Literally everyone except me. It’s not that I’m even completely at that point of bump envy. I swear, I’d be the first to admit if I was. I am currently awaiting the arrival of my niece and nephew just months apart and know that will be the “fix” I need. Yet, that’s all I needed to spiral back into the midst of infertility. Just being surrounded by pregnant ladies was enough to make my head start spinning. My mind started racing and analyzing…her first looks so much younger than Mikie…oh my God she’s on her third in the same time I’ve had one…should I already be pregnant?…have I let too much time gone by? The plan in my head started to get the best of me. Where I thought I’d be and where I am are different. And I am wholeheartedly okay with that until I’m physically reminded. Moments like that can bring me back to infertility in an instant. So much of infertility is letting the plan in our head affect our present. For minutes, I let that happen.
Then, I had to reel it back in. Infertility has robbed me of so much. I wasn’t about to let it rob me of living in the moment and enjoying this experience through my son’s eyes. I had to consciously take in what was around me and react differently. Don’t get me wrong-it took looking for other parents of only children and seeing expectant moms of 4+ year olds to remind me it’s all going to work out.
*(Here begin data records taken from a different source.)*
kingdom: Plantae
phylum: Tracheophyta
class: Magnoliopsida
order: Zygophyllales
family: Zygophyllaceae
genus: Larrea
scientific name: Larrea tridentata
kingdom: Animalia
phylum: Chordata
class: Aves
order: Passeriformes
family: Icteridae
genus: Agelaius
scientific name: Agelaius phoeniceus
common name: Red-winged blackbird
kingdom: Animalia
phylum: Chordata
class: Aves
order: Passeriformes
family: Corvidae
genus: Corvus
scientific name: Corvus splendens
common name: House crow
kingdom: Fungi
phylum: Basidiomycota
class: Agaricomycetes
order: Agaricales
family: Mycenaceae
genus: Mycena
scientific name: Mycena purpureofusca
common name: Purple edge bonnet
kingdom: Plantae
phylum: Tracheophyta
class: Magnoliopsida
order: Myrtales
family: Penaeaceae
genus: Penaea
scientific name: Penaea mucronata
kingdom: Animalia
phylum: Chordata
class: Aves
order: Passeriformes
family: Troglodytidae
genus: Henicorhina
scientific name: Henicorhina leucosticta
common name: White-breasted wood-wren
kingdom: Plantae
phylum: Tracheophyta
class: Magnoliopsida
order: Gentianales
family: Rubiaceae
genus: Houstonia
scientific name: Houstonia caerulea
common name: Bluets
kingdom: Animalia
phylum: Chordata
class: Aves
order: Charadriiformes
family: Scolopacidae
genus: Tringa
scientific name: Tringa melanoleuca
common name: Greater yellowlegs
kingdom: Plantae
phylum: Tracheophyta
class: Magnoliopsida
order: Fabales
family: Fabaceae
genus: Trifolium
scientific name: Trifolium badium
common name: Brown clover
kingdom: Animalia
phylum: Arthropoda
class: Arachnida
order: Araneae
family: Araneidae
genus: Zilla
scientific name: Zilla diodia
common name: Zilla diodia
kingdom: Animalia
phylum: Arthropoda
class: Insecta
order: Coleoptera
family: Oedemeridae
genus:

But I was able to do it. I was able to rid myself of the anxiety that surrounded me and enjoy the day with my miracle child.
In that moment, I was reminded why infertility never escapes us even when we’ve overcome it. I recognized why secondary infertility must come with so many layers and how sometimes the plan in our head is our own worst enemy. I also realized how strong I am and how far I’ve come. Granted I have my son, but a year ago I started feeling the angst of infertility. My brain started trying to dictate to my life once again, to no avail. This might sound crazy, but instead of going church week after week (or most weeks-church going with a two-year old aint easy) and praying for another miracle baby, I started to dialogue with God differently. Rather than ask for another child, I started to ask that my heart be full with the one I’ve been blessed with. It is not that there aren’t daily reminders of this; it’s moreso that my heart had been unsettled. I’d say that at least the last 8 months or so I have felt that fulfillment-that my heart is at peace . While I would love nothing more than to grow our family, I am grateful for our son and so excited for the anticipated gift of our niece and nephew-which will be the closest thing to me having a newborn if I never get to experience it firsthand again. I’d be lying to you, or more importantly myself, if I said I didn’t still drift into nursery design and christening planning daydreaming. Something in my inner-core tells me it will happen again for us. I am faithful and am positive. Yet, just like last Sunday at the Dinosaur Experience there are times when I am tested. There are times when I feel weak and vulnerable and let infertility get the best of me.
In the end it’s about finding the balance. There are times when I’m blocked because I am so busy enjoying the infertility baby I’ve been given. Then there are moments, in which, I am reminded all too well that we are one in eight and I’m suddenly unblocked.